Coach:  Moving from college to the pros, what have you adjusted to your training to make the leap?

DT:  The biggest things that have improved my ability to run and compete are daily post-run exercises.  In college you have school and homework. You just run, come home, have dinner, and go back to class.  Now that I am a professional, I have more time.  Almost every day I do some sort of core or body weight exercises.  I feel it helps with strength as well as recovery.  Sometimes I feel totally trashed after a workout.  Although it is hard to motivate to actually do the exercises, you actually feel better after doing them, sending blood flow back to the areas, and kind of cleaning things out.

Coach: This month, we are talking to our members about the transverse abdominis.  How do you feel core strength helps you as a middle distance athlete?

DT:  As an athlete, I feel like it helps maintain posture.  At the end of the race, you start to crumple – you hunch over your back starts to curve – people are all over the place.  If you really work on your core, it really helps you to maintain good posture and good form.  So instead of working against your body, you keep things going in the right direction.  It also helps during training.  When you are constantly doing these hard workouts, your body gets bent out of shape while doing them too.

Coach:  Tell us a bit about the work of the Bay Area Track Club?

DT:  It is going well for us – we had a fall marathon speaker series for runners in the Bay Area - Q&A sessions for beginners and experienced recreational runners with our Olympian, Magdalena Lewy-Boulet, and our other pro marathoner, Peter Gilmore.

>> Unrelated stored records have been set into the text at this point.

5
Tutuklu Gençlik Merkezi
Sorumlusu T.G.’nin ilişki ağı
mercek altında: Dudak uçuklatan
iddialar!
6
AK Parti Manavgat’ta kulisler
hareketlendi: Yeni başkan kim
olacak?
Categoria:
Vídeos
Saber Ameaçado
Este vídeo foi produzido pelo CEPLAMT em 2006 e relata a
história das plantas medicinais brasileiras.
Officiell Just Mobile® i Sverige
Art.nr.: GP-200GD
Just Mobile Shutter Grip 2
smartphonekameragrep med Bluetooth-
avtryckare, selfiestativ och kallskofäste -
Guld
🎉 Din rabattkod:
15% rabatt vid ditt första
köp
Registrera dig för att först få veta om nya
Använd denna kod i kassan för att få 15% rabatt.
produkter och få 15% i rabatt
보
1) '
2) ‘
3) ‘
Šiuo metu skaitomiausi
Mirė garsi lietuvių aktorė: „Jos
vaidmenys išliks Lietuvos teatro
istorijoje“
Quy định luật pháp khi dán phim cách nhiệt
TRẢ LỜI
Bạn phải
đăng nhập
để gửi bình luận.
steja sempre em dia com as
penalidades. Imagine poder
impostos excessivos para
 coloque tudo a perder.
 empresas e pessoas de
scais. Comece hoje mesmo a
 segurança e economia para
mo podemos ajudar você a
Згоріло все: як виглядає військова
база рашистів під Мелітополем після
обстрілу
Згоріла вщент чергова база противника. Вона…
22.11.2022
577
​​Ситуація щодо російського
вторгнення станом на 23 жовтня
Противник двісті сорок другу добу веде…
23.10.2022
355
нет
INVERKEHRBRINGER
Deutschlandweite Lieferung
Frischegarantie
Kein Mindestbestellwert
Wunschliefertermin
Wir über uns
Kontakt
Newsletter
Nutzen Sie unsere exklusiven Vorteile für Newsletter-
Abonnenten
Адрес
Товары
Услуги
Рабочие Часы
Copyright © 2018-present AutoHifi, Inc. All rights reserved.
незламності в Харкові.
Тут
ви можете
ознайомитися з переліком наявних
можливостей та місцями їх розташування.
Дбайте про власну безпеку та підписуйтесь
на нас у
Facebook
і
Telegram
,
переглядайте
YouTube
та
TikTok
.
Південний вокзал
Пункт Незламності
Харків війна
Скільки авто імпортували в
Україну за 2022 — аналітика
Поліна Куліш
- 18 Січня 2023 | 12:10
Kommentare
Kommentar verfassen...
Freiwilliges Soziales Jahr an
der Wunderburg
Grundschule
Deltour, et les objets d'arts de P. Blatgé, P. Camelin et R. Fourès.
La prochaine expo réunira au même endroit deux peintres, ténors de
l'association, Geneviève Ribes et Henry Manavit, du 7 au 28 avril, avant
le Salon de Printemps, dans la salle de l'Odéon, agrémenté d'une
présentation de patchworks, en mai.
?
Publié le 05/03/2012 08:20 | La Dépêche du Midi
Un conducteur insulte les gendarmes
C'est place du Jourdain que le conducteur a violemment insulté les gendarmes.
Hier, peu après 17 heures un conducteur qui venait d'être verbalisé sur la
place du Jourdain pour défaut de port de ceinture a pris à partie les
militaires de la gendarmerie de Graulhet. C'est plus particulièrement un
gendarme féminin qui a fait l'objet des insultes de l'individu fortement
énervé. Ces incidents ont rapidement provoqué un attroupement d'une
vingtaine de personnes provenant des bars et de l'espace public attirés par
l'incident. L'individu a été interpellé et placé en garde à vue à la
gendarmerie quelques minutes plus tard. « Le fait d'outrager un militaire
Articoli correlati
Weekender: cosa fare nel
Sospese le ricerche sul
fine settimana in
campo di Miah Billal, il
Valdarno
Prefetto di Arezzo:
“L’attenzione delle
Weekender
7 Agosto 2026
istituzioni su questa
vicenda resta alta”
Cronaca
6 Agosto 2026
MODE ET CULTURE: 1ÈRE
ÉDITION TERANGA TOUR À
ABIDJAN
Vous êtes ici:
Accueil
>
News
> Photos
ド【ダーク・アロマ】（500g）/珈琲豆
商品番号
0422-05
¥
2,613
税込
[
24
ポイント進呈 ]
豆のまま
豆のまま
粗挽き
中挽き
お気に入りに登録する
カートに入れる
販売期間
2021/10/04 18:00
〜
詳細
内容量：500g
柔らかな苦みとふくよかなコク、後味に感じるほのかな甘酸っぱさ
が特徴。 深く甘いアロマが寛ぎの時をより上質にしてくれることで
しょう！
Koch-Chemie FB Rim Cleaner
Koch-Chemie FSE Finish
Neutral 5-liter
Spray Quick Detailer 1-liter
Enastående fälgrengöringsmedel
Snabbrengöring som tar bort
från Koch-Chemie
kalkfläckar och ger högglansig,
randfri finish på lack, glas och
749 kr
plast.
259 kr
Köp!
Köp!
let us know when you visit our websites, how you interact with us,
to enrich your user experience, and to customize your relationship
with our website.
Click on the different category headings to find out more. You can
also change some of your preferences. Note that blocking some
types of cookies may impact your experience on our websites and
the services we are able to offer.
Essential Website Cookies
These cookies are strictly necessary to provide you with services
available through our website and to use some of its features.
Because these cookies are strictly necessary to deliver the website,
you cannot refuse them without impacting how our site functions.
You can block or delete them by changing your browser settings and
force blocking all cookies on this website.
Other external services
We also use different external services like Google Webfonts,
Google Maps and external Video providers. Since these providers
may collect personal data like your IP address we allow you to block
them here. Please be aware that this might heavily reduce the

In the winter we had the Bay Area Cross Challenge, where we had a number of athletes tuning up for the US cross country championships.  We have been doing a lot of high school clinics where we kind of go over how to go from high school athletics to the next level.  Whether it is a high school athlete or an adult jogger, we want to contribute to the running community.  Hopefully then people will see us in our races and support us, saying,  “Hey, that guy is on Bay Area Track Club!”

The average high school basketball player knows the names of the famous basketball players, but if you ask a high school runner who is the fastest American miler, they probably don’t know.  So we want to bridge that gap.